The effort to rein in the massive waves of tourists who take over the city virtually year-round, reflects the dissatisfaction of the residents who feel that the city’s ancient center has been overrun by disorderly, drunken, noisy visitors, many of whom go to party -attracted by the ease of buying marijuana and other soft drugs sold legally and drawn as well to the famous sex zone known as the “red light district.”
“Tourist numbers have risen stratospherically,” writes in the Telegraph a tours expert who lives in the city. “Parts of Amsterdam are now so crowded – day in day out, in all seasons – that it is as if the city is constantly in the grip of an enormous festival. Pedestrians spill from narrow pavements and walk in the middle of the street. Cycle lanes fill with riders who have not been on a bike since they were at school.”
“International tourism is part of it,” the GroenLink leader, Rutger Groot Wassink, told the Netherland Times. “Because the obvious positive effects are taking on a dark side in the nuisance caused by a decline of livability for the inhabitants.”
“With a population of around 800,000, the city expects 18 million tourists in 2018, an increase of 20% from 2016 levels,” reports Business Insider. “Anti-tourist and anti-expatriate sentiment have been steadily on the rise in Amsterdam, as both are blamed in part for helping drive housing prices increasingly out of the reach of ordinary Dutch people.”
The average purchase price of an apartment in Amsterdam in 2017 was €407,000, 12% more than in 2016. The new measures are expected to help change the type of tourism and redirect visitors from “pot and sex” toward the cultural centers that have made the city famous, including its world-class museums that house some of the planet’s most famous works of art.

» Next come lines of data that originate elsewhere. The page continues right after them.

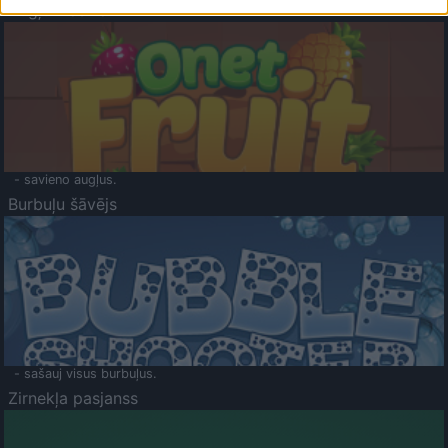
Augļu klasika
- savieno augļus.
Burbuļu šāvējs
- sašauj visus burbuļus.
Zirnekļa pasjanss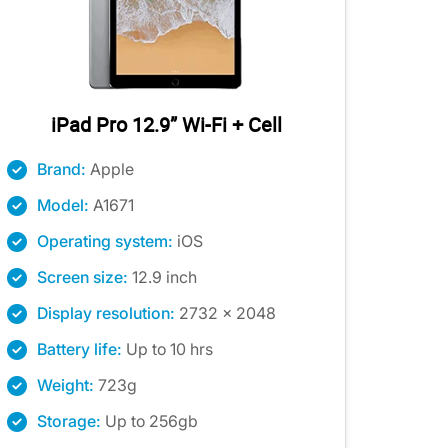
iPad Pro 12.9” Wi-Fi + Cell
Brand:
Apple
Model:
A1671
Operating system:
iOS
Screen size:
12.9 inch
Display resolution:
2732 x 2048
Battery life:
Up to 10 hrs
Weight:
723g
Storage:
Up to 256gb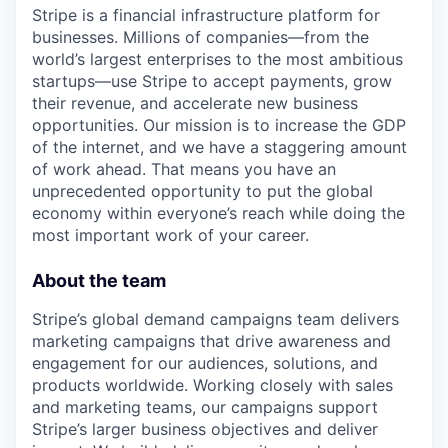
Stripe is a financial infrastructure platform for
businesses. Millions of companies—from the
world’s largest enterprises to the most ambitious
startups—use Stripe to accept payments, grow
their revenue, and accelerate new business
opportunities. Our mission is to increase the GDP
of the internet, and we have a staggering amount
of work ahead. That means you have an
unprecedented opportunity to put the global
economy within everyone’s reach while doing the
most important work of your career.
About the team
Stripe’s global demand campaigns team delivers
marketing campaigns that drive awareness and
engagement for our audiences, solutions, and
products worldwide. Working closely with sales
and marketing teams, our campaigns support
Stripe’s larger business objectives and deliver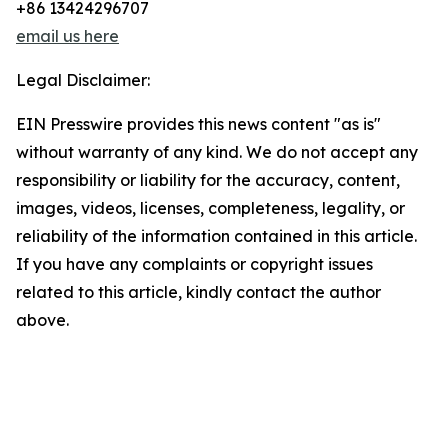
+86 13424296707
email us here
Legal Disclaimer:
EIN Presswire provides this news content "as is"
without warranty of any kind. We do not accept any
responsibility or liability for the accuracy, content,
images, videos, licenses, completeness, legality, or
reliability of the information contained in this article.
If you have any complaints or copyright issues
related to this article, kindly contact the author
above.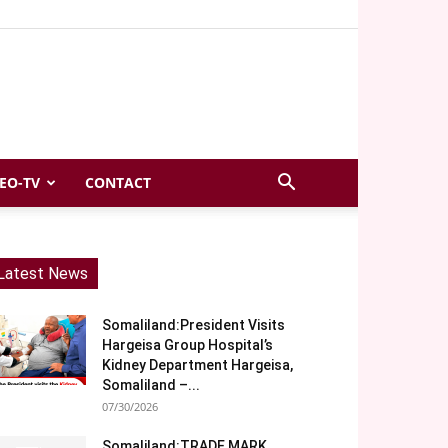
EO-TV
CONTACT
Latest News
Somaliland:President Visits
Hargeisa Group Hospital’s
Kidney Department Hargeisa,
Somaliland –...
07/30/2026
Somaliland:TRADE MARK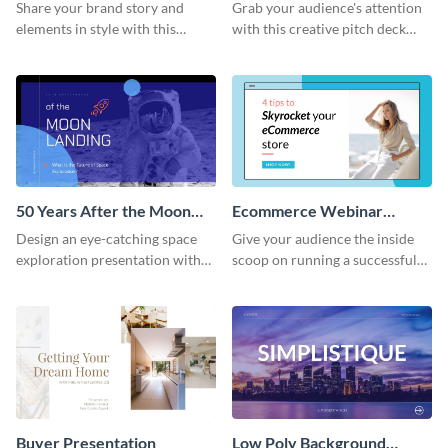
Presentation
Presentation
Share your brand story and
Grab your audience's attention
elements in style with this
with this creative pitch deck
beautiful visual identity
presentation template. Get
presentation template.
started today.
50 Years After the Moon
Ecommerce Webinar
Landing - Presentation
Presentation
Design an eye-catching space
Give your audience the inside
exploration presentation with
scoop on running a successful
this stunning presentation
eCommerce business with this
template.
trendy webinar presentation
template.
Buyer Presentation
Low Poly Background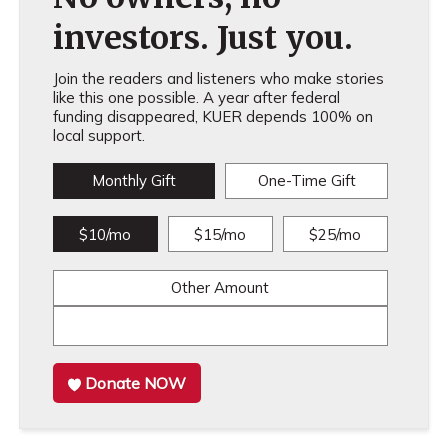
investors. Just you.
Join the readers and listeners who make stories
like this one possible. A year after federal
funding disappeared, KUER depends 100% on
local support.
Monthly Gift
One-Time Gift
$10/mo
$15/mo
$25/mo
Other Amount
Donate NOW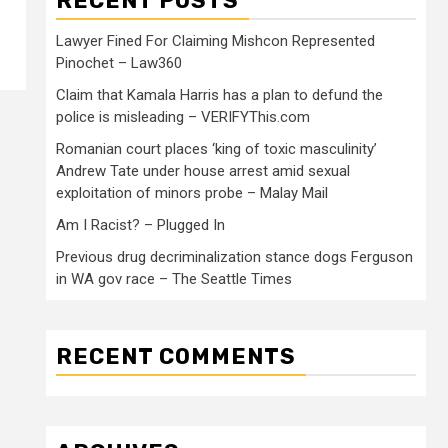
RECENT POSTS
Lawyer Fined For Claiming Mishcon Represented
Pinochet – Law360
Claim that Kamala Harris has a plan to defund the
police is misleading – VERIFYThis.com
Romanian court places ‘king of toxic masculinity’
Andrew Tate under house arrest amid sexual
exploitation of minors probe – Malay Mail
Am I Racist? – Plugged In
Previous drug decriminalization stance dogs Ferguson
in WA gov race – The Seattle Times
RECENT COMMENTS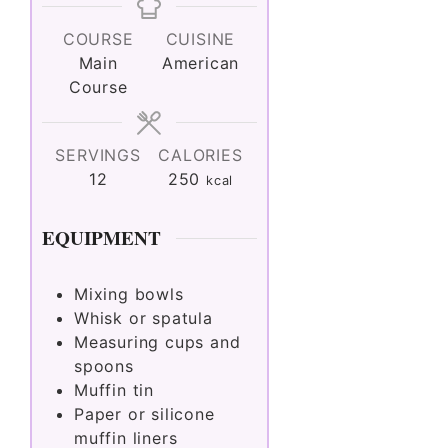
COURSE
CUISINE
Main
American
Course
SERVINGS
CALORIES
12
250
kcal
EQUIPMENT
Mixing bowls
Whisk or spatula
Measuring cups and
spoons
Muffin tin
Paper or silicone
muffin liners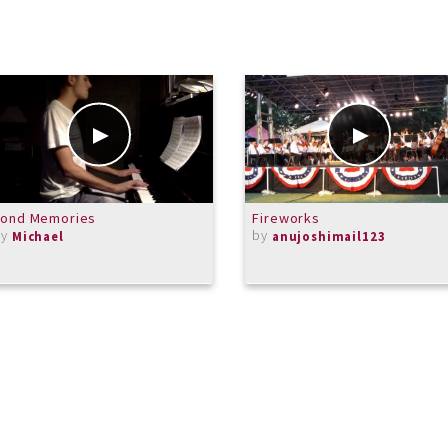
Fond Memories
Fireworks
by
by
Michael
anujoshimail123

Advertising campaigns have focused on the city’s canals, the Anne Frank House, the museums packed with the greatest works of Van Gogh and Rembrandt.
The city has already made efforts to re-brand in the past, closing a third of its brothels and all the marijuana cafes close to schools.
In its zeal to better tame tourism, the government is also planning to restrict cars and buses driving tourists in and out of the city. They will be barred from the city central area known as the Ring. “The tourist buses will be allowed to stop on the bus deck behind Amsterdam Central Station, » the NL Times explains.
“In the city center, GroenLinks, D66, PvdA and SP (the parties in the coalition) want to expand the management of the retail offer. In addition to banning new tourists’ shops they are also looking at limiting the number of branches of large retail chains.”
In order to create calmer streets, the parties also will reintroduce advertising taxes and ban advertising street boards that play videos.
Amsterdam Marketing, the organization that promotes Amsterdam internationally, will be transformed into a knowledge center and will be given a new name.
Tourism was a key issue driving the recent municipal election results that saw the leading liberal democrat party overtaken by the Greens, whose main campaign theme was to reduce the tourist overrun and to provide more middle-income homes, a shortage that in part, according to the party proposal, has been exacerbated by the short-term rental wave led by Airbnb.
“Amsterdam is a city to live and work in – it’s only a tourist destination in the second place,” the city declared.